**Work request a:**
In the NVMe patch thread below, which file does the patch modify?
*** Opening Page text ***
All of lore.kernel.org
 help / color / mirror / Atom feed
* [PATCH] nvme/pci: Poll CQ on timeout
@ 2017-02-24 22:59 Keith Busch
  2017-02-27 14:42 ` Sagi Grimberg
  2017-02-28 14:10 ` Christoph Hellwig
  0 siblings, 2 replies; 12+ messages in thread
From: Keith Busch @ 2017-02-24 22:59 UTC (permalink / raw)


If an IO timeout occurs, it's helpful to know if the controller did not
post a completion or the driver missed an interrupt. While we never expect
the latter, this patch will make it possible to tell the difference so
we don't have to guess.

Signed-off-by: Keith Busch <keith.busch at intel.com>
---
 drivers/nvme/host/pci.c | 21 ++++++++++++++++++---
 1 file changed, 18 insertions(+), 3 deletions(-)

diff --git a/drivers/nvme/host/pci.c b/drivers/nvme/host/pci.c
index f4f86d7..3ed1a84 100644
--- a/drivers/nvme/host/pci.c
+++ b/drivers/nvme/host/pci.c
@@ -745,10 +745,8 @@ static irqreturn_t nvme_irq_check(int irq, void *data)
 	return IRQ_NONE;
 }
 
-static int nvme_poll(struct blk_mq_hw_ctx *hctx, unsigned int tag)
+static int __nvme_poll(struct nvme_queue *nvmeq, unsigned int tag)
 {
-	struct nvme_queue *nvmeq = hctx->driver_data;
-
 	if (nvme_cqe_valid(nvmeq, nvmeq->cq_head, nvmeq->cq_phase)) {
 		spin_lock_irq(&nvmeq->q_lock);
 		__nvme_process_cq(nvmeq, &tag);
@@ -761,6 +759,13 @@ static int nvme_poll(struct blk_mq_hw_ctx *hctx, unsigned int tag)
 	return 0;
 }
 
+static int nvme_poll(struct blk_mq_hw_ctx *hctx, unsigned int tag)
+{
+	struct nvme_queue *nvmeq = hctx->driver_data;
+
+	return __nvme_poll(nvmeq, tag);
+}
+
 static void nvme_pci_submit_async_event(struct nvme_ctrl *ctrl, int aer_idx)
 {
 	struct nvme_dev *dev = to_nvme_dev(ctrl);
@@ -859,6 +864,16 @@ static enum blk_eh_timer_return nvme_timeout(struct request *req, bool reserved)
 	struct nvme_command cmd;
 
 	/*
+	 * Did we miss an interrupt?
+	 */
+	if (__nvme_poll(nvmeq, req->tag)) {
+		dev_warn(dev->ctrl.device,
+			 "I/O %d QID %d timeout, completion polled\n",
+			 req->tag, nvmeq->qid);
+		return BLK_EH_HANDLED;
+	}
+
+	/*
 	 * Shutdown immediately if controller times out while starting. The
 	 * reset work will see the pci device disabled when it gets the forced
 	 * cancellation error. All outstanding requests are completed on
-- 
2.5.5

^ permalink raw reply related	[flat|nested] 12+ messages in thread

* [PATCH] nvme/pci: Poll CQ on timeout
  2017-02-24 22:59 [PATCH] nvme/pci: Poll CQ on timeout Keith Busch
@ 2017-02-27 14:42 ` Sagi Grimberg
  2017-02-28 14:10 ` Christoph Hellwig
  1 sibling, 0 replies; 12+ messages in thread
From: Sagi Grimberg @ 2017-02-27 14:42 UTC (permalink / raw)
*** Closing Page text ***
*** Opening Data ***
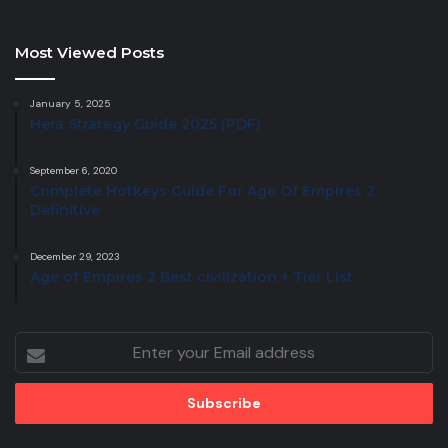
Most Viewed Posts
January 5, 2025
Hera Strategy Guide 2025 (PDF)
September 6, 2020
Complete Hotkeys Guide For Age Of Empires 2
Definitive
December 29, 2023
Age of Empires 2 Best civilization + Tier List
Enter
your
Email
address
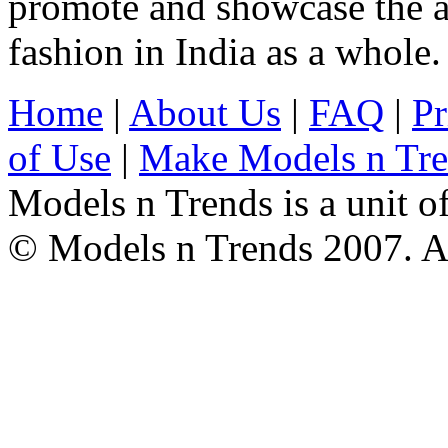
promote and showcase the a
fashion in India as a whole.
Home
|
About Us
|
FAQ
|
Pr
of Use
|
Make Models n Tr
Models n Trends is a unit o
© Models n Trends 2007. Al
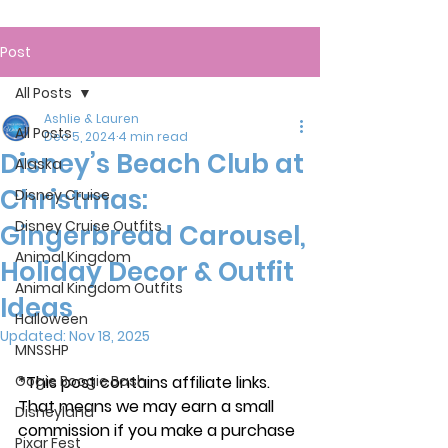
Post
All Posts
Ashlie & Lauren
All Posts
Dec 5, 2024
4 min read
Disney’s Beach Club at
Alaska
Christmas:
Disney Cruise
Disney Cruise Outfits
Gingerbread Carousel,
Animal Kingdom
Holiday Decor & Outfit
Animal Kingdom Outfits
Ideas
Halloween
Updated:
Nov 18, 2025
MNSSHP
Oogie Boogie Bash
*This post contains affiliate links. 
That means we may earn a small 
Disneyland
commission if you make a purchase 
Pixar Fest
*** Closing Data ***
**Work request b:**
Print every line of the listing above that comes after the patch thread, and leave out the picture lines.

**Answer area a:**
drivers/nvme/host/pci.c

**Answer area b:**
Most Viewed Posts
January 5, 2025
Hera Strategy Guide 2025 (PDF)
September 6, 2020
Complete Hotkeys Guide For Age Of Empires 2
Definitive
December 29, 2023
Age of Empires 2 Best civilization + Tier List
Enter
your
Email
address
promote and showcase the a
fashion in India as a whole.
Home
|
About Us
|
FAQ
|
Pr
of Use
|
Make Models n Tr
Models n Trends is a unit o
© Models n Trends 2007. Al
Post
All Posts
Ashlie & Lauren
All Posts
Dec 5, 2024
4 min read
Disney’s Beach Club at
Alaska
Christmas:
Disney Cruise
Disney Cruise Outfits
Gingerbread Carousel,
Animal Kingdom
Holiday Decor & Outfit
Animal Kingdom Outfits
Ideas
Halloween
Updated:
Nov 18, 2025
MNSSHP
Oogie Boogie Bash
*This post contains affiliate links. 
That means we may earn a small 
Disneyland
commission if you make a purchase 
Pixar Fest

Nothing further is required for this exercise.